*EXERCISE DIRECTIONS:* Beneath this task are records; print exactly the stretch of them from the line with "### **Core Features Required**" through the line with "with existing concepts)", both ends included.

*ENTRIES SHOWN:*

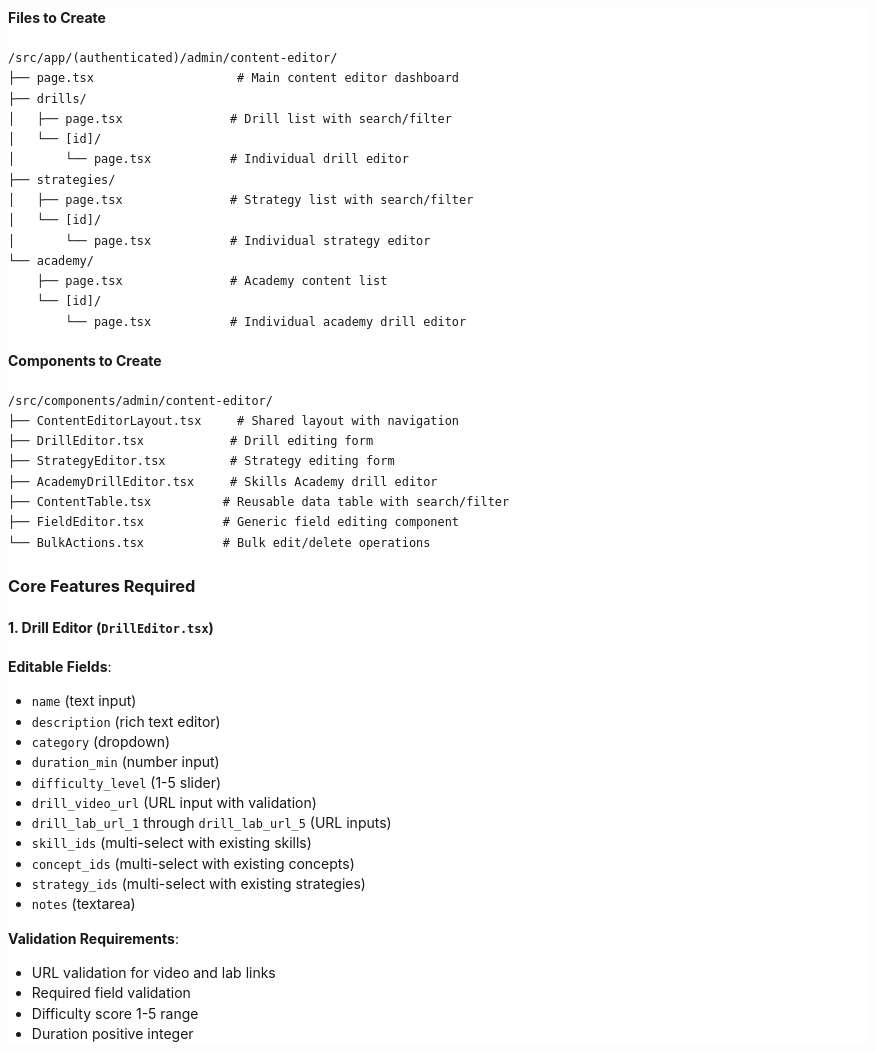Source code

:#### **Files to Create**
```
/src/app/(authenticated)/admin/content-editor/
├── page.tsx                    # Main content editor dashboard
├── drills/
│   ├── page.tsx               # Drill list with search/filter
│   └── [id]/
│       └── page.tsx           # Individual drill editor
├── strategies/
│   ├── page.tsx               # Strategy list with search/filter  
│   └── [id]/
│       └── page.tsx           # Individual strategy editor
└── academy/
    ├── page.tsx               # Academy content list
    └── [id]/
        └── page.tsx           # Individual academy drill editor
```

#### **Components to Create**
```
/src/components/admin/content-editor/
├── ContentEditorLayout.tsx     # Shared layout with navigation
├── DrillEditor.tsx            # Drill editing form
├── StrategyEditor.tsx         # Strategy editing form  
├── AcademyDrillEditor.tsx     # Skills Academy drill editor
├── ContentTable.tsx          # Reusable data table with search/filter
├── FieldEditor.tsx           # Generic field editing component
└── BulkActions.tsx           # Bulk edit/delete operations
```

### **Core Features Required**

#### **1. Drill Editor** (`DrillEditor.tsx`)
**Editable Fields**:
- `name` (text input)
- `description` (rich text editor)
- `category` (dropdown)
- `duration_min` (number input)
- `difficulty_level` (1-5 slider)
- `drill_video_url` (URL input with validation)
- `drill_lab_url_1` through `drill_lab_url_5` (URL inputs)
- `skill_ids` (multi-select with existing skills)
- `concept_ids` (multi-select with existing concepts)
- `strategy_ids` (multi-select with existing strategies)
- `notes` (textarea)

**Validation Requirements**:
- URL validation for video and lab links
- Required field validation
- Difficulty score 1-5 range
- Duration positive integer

*TASK ANSWER:*
### **Core Features Required**

#### **1. Drill Editor** (`DrillEditor.tsx`)
**Editable Fields**:
- `name` (text input)
- `description` (rich text editor)
- `category` (dropdown)
- `duration_min` (number input)
- `difficulty_level` (1-5 slider)
- `drill_video_url` (URL input with validation)
- `drill_lab_url_1` through `drill_lab_url_5` (URL inputs)
- `skill_ids` (multi-select with existing skills)
- `concept_ids` (multi-select with existing concepts)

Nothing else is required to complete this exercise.